*** Opening Data for the task ***
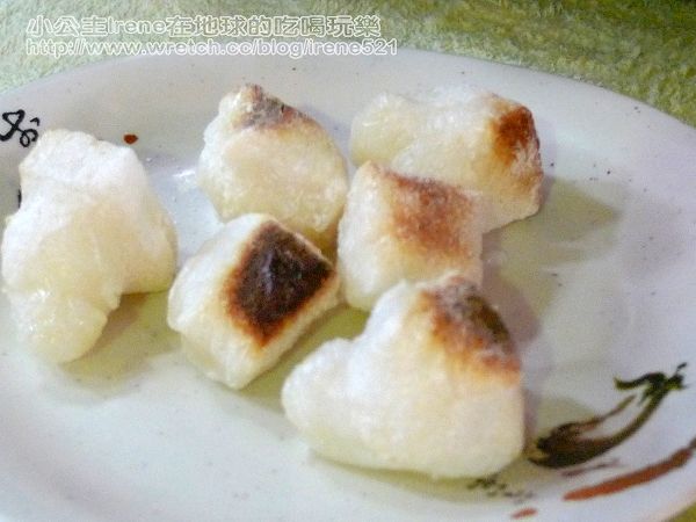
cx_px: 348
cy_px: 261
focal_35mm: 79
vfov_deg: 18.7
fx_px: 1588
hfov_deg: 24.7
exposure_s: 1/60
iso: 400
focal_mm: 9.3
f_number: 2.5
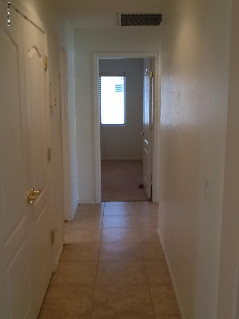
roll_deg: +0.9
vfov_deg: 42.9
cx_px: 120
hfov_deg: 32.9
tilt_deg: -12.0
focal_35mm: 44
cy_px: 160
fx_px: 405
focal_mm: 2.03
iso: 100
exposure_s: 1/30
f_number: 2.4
*** Closing Data for the task ***
*** Opening Data for the task ***
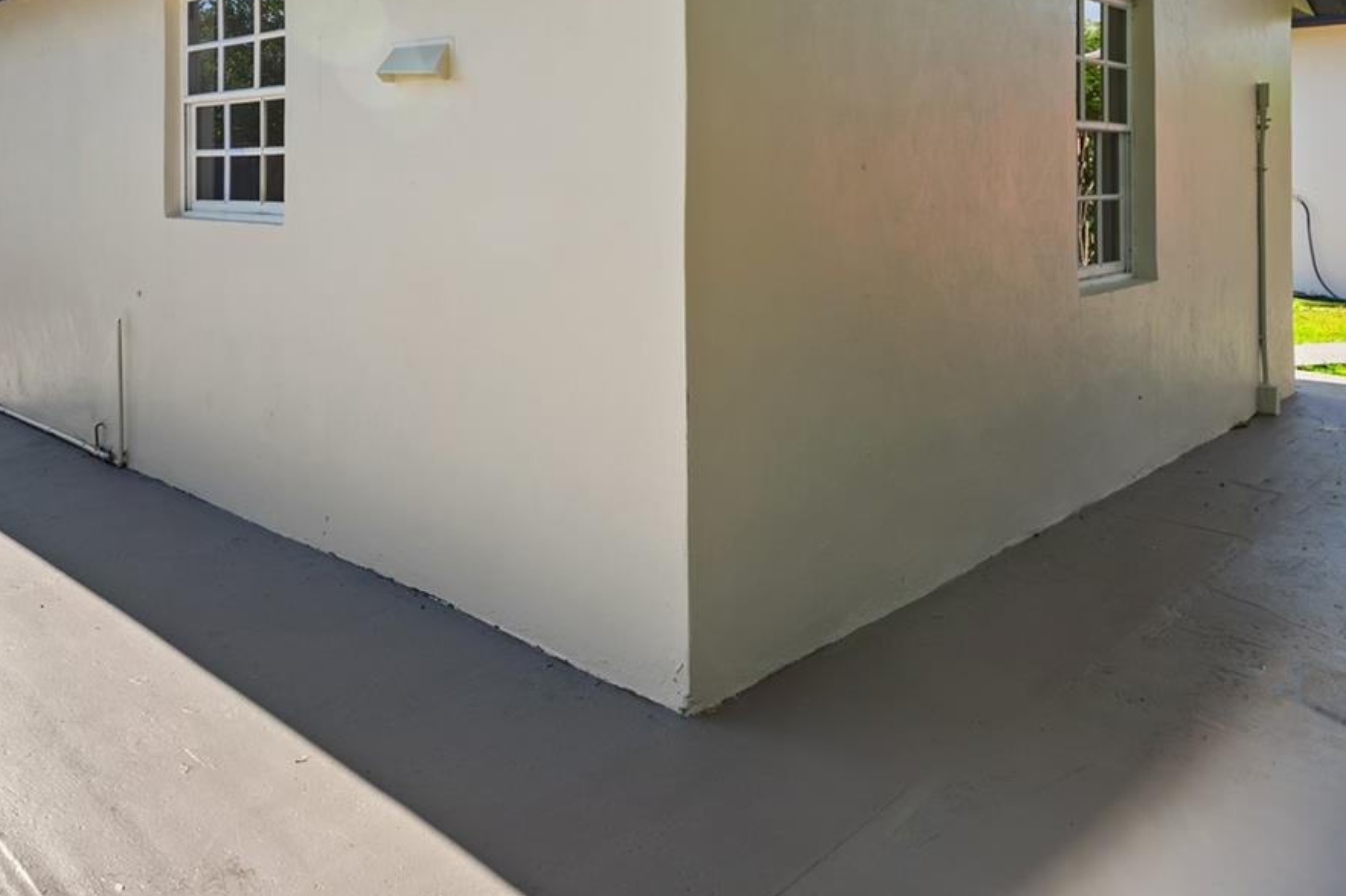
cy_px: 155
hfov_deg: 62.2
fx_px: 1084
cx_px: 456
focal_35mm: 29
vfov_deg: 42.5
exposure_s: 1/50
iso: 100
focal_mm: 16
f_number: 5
*** Closing Data for the task ***
Task details
Nothing should appear in the answer except the lines above from the line with "fx_px: 1084" through the line with "f_number: 5", both included, written out exactly.

Solution to this task
fx_px: 1084
cx_px: 456
focal_35mm: 29
vfov_deg: 42.5
exposure_s: 1/50
iso: 100
focal_mm: 16
f_number: 5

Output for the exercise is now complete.